*** PROVIDED RECORDS
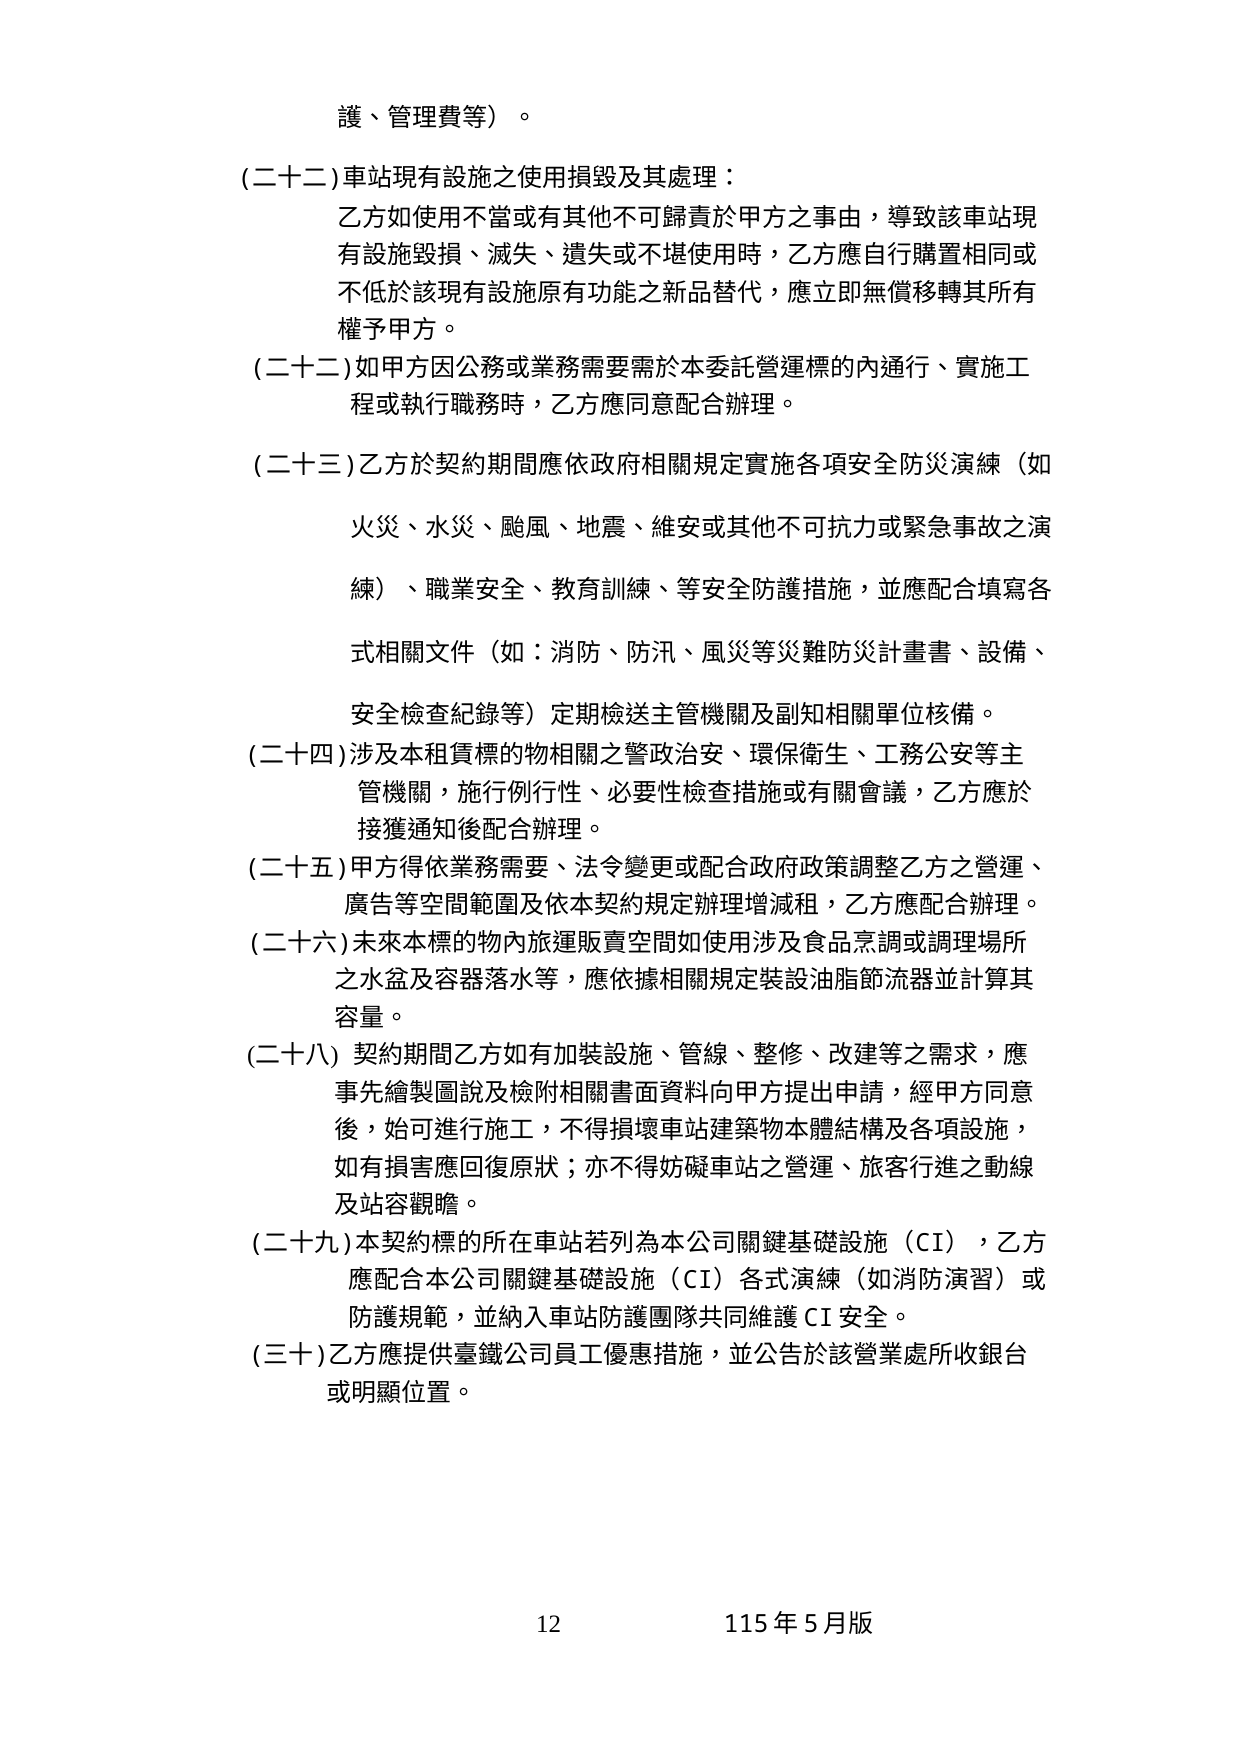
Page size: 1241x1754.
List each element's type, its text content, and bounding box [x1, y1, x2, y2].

text (二十四)涉及本租賃標的物相關之警政治安、環保衛生、工務公安等主管機關，施行例行性、必要性檢查措施或有關會議，乙方應於接獲通知後配合辦理。 [244, 734, 1047, 846]
text (二十三)乙方於契約期間應依政府相關規定實施各項安全防災演練（如火災、水災、颱風、地震、維安或其他不可抗力或緊急事故之演練）、職業安全、教育訓練、等安全防護措施，並應配合填寫各式相關文件（如：消防、防汛、風災等災難防災計畫書、設備、安全檢查紀錄等）定期檢送主管機關及副知相關單位核備。 [250, 421, 1053, 734]
text (二十二)如甲方因公務或業務需要需於本委託營運標的內通行、實施工程或執行職務時，乙方應同意配合辦理。 [250, 346, 1047, 421]
text (二十六)未來本標的物內旅運販賣空間如使用涉及食品烹調或調理場所之水盆及容器落水等，應依據相關規定裝設油脂節流器並計算其容量。 [247, 921, 1047, 1034]
text 乙方如使用不當或有其他不可歸責於甲方之事由，導致該車站現有設施毀損、滅失、遺失或不堪使用時，乙方應自行購置相同或不低於該現有設施原有功能之新品替代，應立即無償移轉其所有權予甲方。 [337, 196, 1047, 346]
text (二十九)本契約標的所在車站若列為本公司關鍵基礎設施（CI），乙方應配合本公司關鍵基礎設施（CI）各式演練（如消防演習）或防護規範，並納入車站防護團隊共同維護CI安全。 [248, 1221, 1047, 1334]
text (二十二)車站現有設施之使用損毀及其處理： [187, 134, 1053, 196]
text 護、管理費等）。 [237, 96, 1047, 134]
text (三十)乙方應提供臺鐵公司員工優惠措施，並公告於該營業處所收銀台或明顯位置。 [248, 1334, 1047, 1409]
text (二十五)甲方得依業務需要、法令變更或配合政府政策調整乙方之營運、廣告等空間範圍及依本契約規定辦理增減租，乙方應配合辦理。 [244, 846, 1047, 921]
text (二十八) 契約期間乙方如有加裝設施、管線、整修、改建等之需求，應事先繪製圖說及檢附相關書面資料向甲方提出申請，經甲方同意後，始可進行施工，不得損壞車站建築物本體結構及各項設施，如有損害應回復原狀；亦不得妨礙車站之營運、旅客行進之動線及站容觀瞻。 [247, 1034, 1047, 1221]
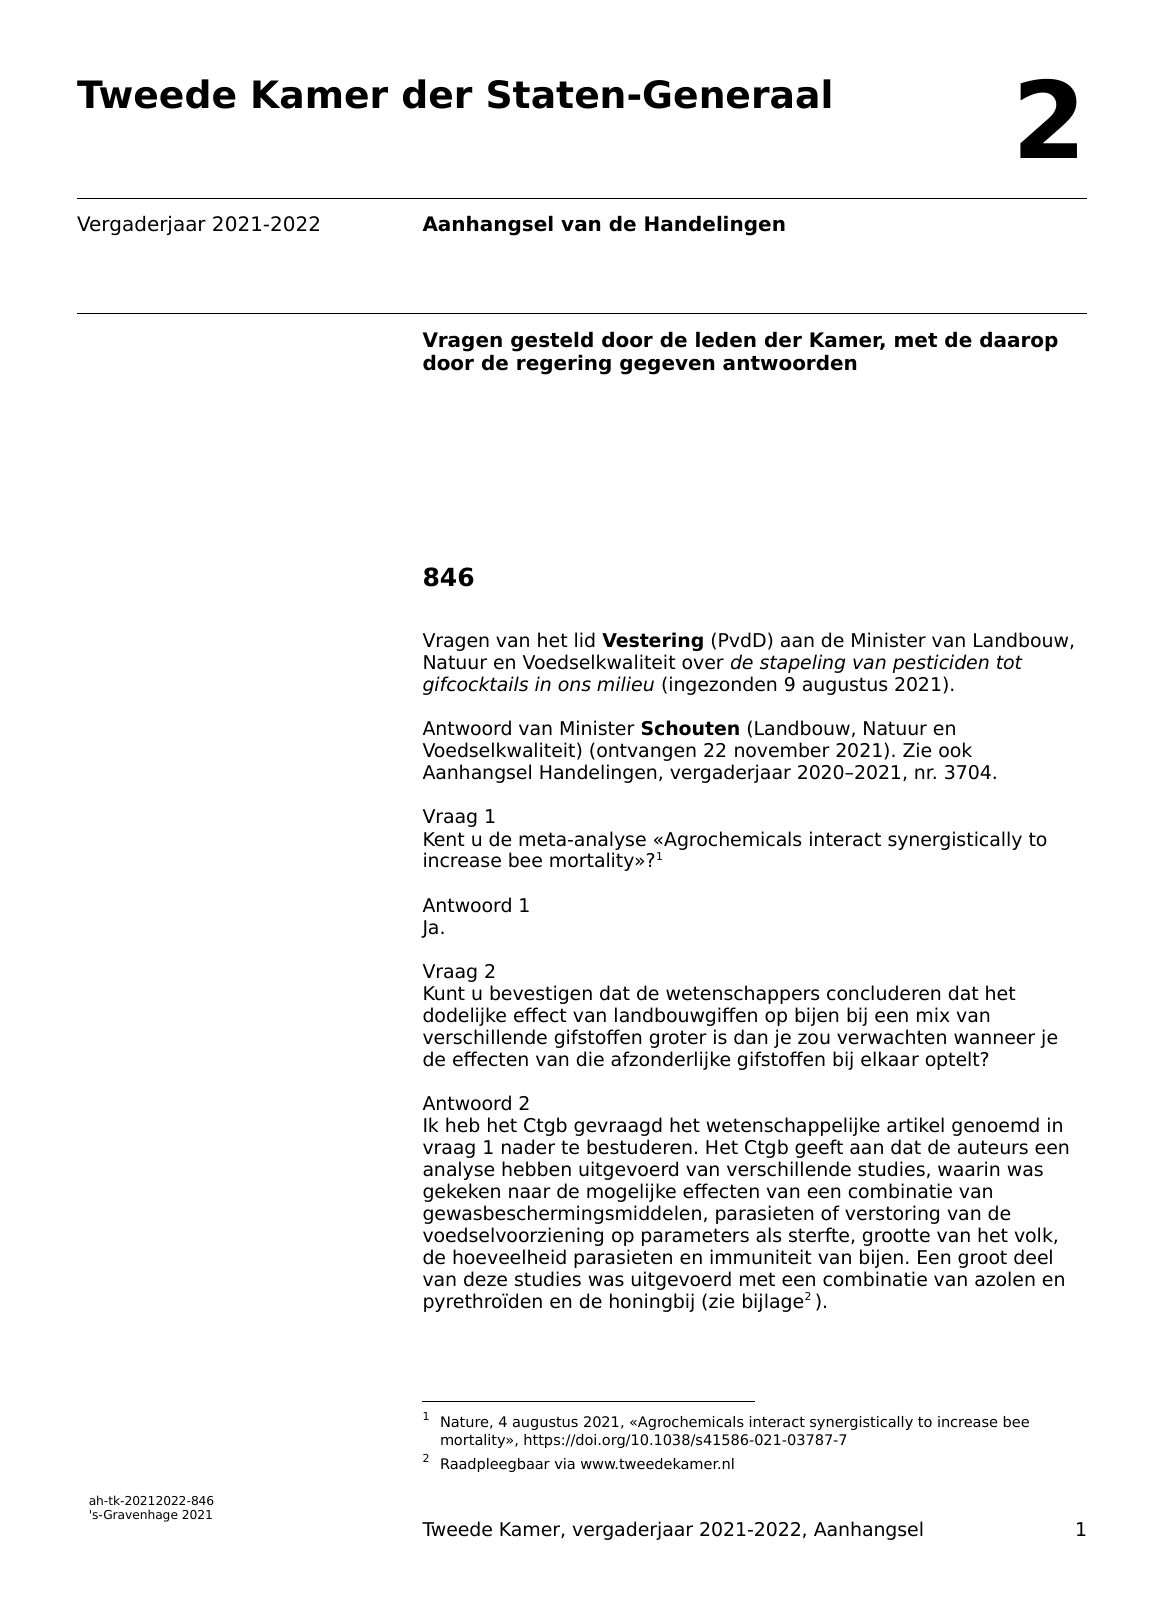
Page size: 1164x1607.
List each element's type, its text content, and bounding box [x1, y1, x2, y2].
******
Render the listing lines starting at the one containing "Page size: 1164x1607." and ending at the last line of the listing as a numbered list, leaving out any blank lines.

1. Page size: 1164x1607.
2. List each element's type, its text content, and bounding box [x1, y1, x2, y2].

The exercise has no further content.